Author:
Thiele Alexander,Milner Agnes McDonald,Hall Corwyn,Mayhew Lucy,Carter Anthony,Sanjeev Sidharth
Abstract
AbstractThe study aimed to investigate to what extent blockade of muscarinic receptors affects the speed of endogenous versus exogenous attentional shift times, and how it affects learning induced improvements of attention shift times. Subjects viewed an array of 10 moving clocks and reported the time a clock indicated when cued. Target clocks were indicated by peripheral or central cues, including conditions of pre-cuing. This allowed assessing shift times when attention was pre-allocated, when peripheral cues triggered exogenous attention shifts, and when central cues triggered endogenous attention shifts. In study 1, each subject participated in 2 sessions (scopolamine/placebo), whereby the order of drug intake was counterbalanced across subjects, and subjects were blinded to conditions. Scopolamine/placebo was administered before a psychophysical experiment was conducted. In study 2, the effect of muscarinic blockade on learning induced improvements of attention shift times was investigated. Here scopolamine/placebo was administered immediately after the first (of two) psychophysical sessions, whereby a given subject either received scopolamine or placebo pills. Confirming previous results, we show that pre-cuing resulted in the fastest shift times, followed by exogenous cuing, with endogenous attentional shifts being slowest.
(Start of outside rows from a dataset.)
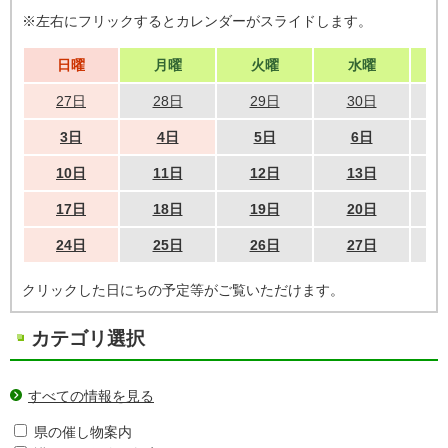
※左右にフリックするとカレンダーがスライドします。
日曜
月曜
火曜
水曜
27日
28日
29日
30日
3日
4日
5日
6日
10日
11日
12日
13日
17日
18日
19日
20日
24日
25日
26日
27日
クリックした日にちの予定等がご覧いただけます。
カテゴリ選択
すべての情報を見る
県の催し物案内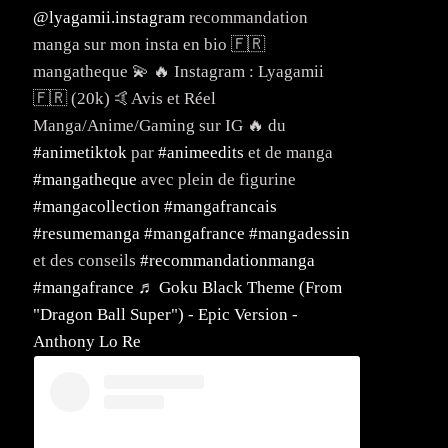
@lyagamii.instagram
recommandation
manga sur mon insta en bio 🇫🇷
mangatheque 💫 🔥 Instagram : Lyagamii
🇫🇷 (20k) 🤙Avis et Réel
Manga/Anime/Gaming sur IG 🔥 du
#animetiktok
par
#animeedits
et de manga
#mangatheque
avec plein de figurine
#mangacollection
#mangafrancais
#resumemanga
#mangafrance
#mangadessin
et des conseils
#recommandationmanga
#mangafrance
♬ Goku Black Theme (From
"Dragon Ball Super") - Epic Version -
Anthony Lo Re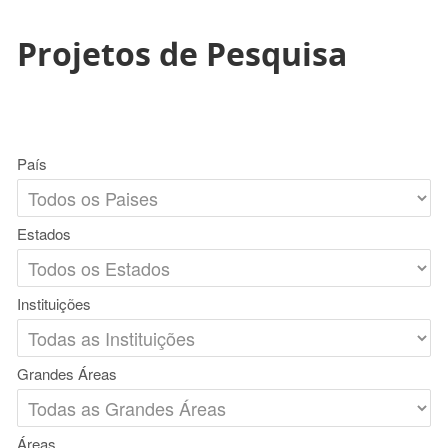
Projetos de Pesquisa
País
Estados
Instituições
Grandes Áreas
Áreas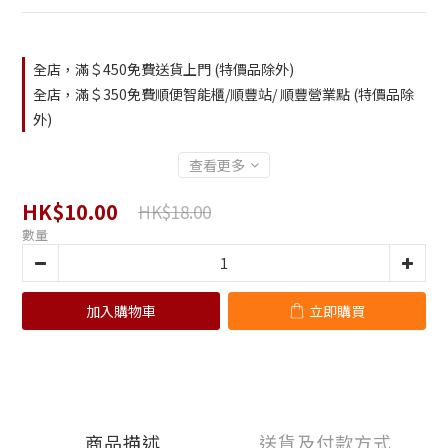
全店，滿＄450免費送貨上門 (特價品除外)
全店，滿＄350免費順便智能櫃/順豐站/ 順豐營業點 (特價品除
外)
查看更多
HK$10.00
HK$18.00
數量
加入購物車
立即購買
商品描述
送貨及付款方式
Scopolamine application increased attentional shift times across all 3 conditions compared to placebo, but in a dose dependent manner. Additionally, blockade of muscarinic receptors immediately after the first session reduced learning dependent improvement of attention shift times. These results demonstrate that muscarinic receptors play an important role in attention shifting, and they contribute to learning of attention shifting.